The Fallen Leaf Lodge was originally built in 1906 by Stanford alumnus William Wightman Price. The camp was purchased from the Price descendants in 1968 by the Stanford University Alumni Association to become the Stanford Sierra Camp.

Now private, preference is given to both the families of alumni and families that have used the camp in the past. More than 75% of the camp's residents are repeat visitors.
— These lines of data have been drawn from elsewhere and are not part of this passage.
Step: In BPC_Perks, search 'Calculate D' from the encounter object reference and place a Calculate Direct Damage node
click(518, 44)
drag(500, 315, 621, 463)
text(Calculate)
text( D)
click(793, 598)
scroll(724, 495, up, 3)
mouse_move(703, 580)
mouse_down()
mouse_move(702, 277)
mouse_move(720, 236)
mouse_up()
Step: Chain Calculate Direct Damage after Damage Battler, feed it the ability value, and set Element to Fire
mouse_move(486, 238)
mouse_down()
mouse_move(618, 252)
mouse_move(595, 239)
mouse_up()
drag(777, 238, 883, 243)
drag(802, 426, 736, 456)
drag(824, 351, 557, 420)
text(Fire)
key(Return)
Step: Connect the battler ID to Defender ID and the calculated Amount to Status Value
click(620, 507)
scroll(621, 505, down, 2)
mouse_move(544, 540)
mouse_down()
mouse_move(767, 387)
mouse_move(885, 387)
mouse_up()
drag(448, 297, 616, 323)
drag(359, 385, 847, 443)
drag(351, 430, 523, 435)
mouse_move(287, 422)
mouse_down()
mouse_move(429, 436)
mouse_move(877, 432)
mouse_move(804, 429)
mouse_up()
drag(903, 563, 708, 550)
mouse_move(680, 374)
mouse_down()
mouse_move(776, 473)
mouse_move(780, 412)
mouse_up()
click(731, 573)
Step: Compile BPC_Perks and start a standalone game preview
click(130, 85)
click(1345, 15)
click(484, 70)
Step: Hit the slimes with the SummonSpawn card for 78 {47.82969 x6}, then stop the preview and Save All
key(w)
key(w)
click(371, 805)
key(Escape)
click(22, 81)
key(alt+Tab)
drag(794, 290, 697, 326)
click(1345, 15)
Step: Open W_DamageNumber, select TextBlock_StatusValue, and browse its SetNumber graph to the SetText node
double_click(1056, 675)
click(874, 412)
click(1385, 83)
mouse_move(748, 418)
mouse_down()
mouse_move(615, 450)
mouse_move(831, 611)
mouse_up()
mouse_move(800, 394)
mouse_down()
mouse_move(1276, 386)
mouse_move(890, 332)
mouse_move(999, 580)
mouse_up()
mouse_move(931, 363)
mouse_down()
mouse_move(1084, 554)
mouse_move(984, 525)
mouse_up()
Stanford Sierra camp houses 60 families each week 13 weeks in a row.

==2007 fire==
The 2007 Angora Fire destroyed a large area of the nearby wilderness on the other side of Angora ridge. The camp itself was not harmed, and in fact from the camp, evidence of the fire is barely detectable. On the other side of the ridge, many homes as well as forest were devastated by the fire. Several staff members were present at the camp to ensure that the camp would survive, with plans to evacuate via motorboat if needed. Many families were evacuated and stayed at another site in Lake Tahoe owned by the Stanford Alumni Association, The Stanford Chalet.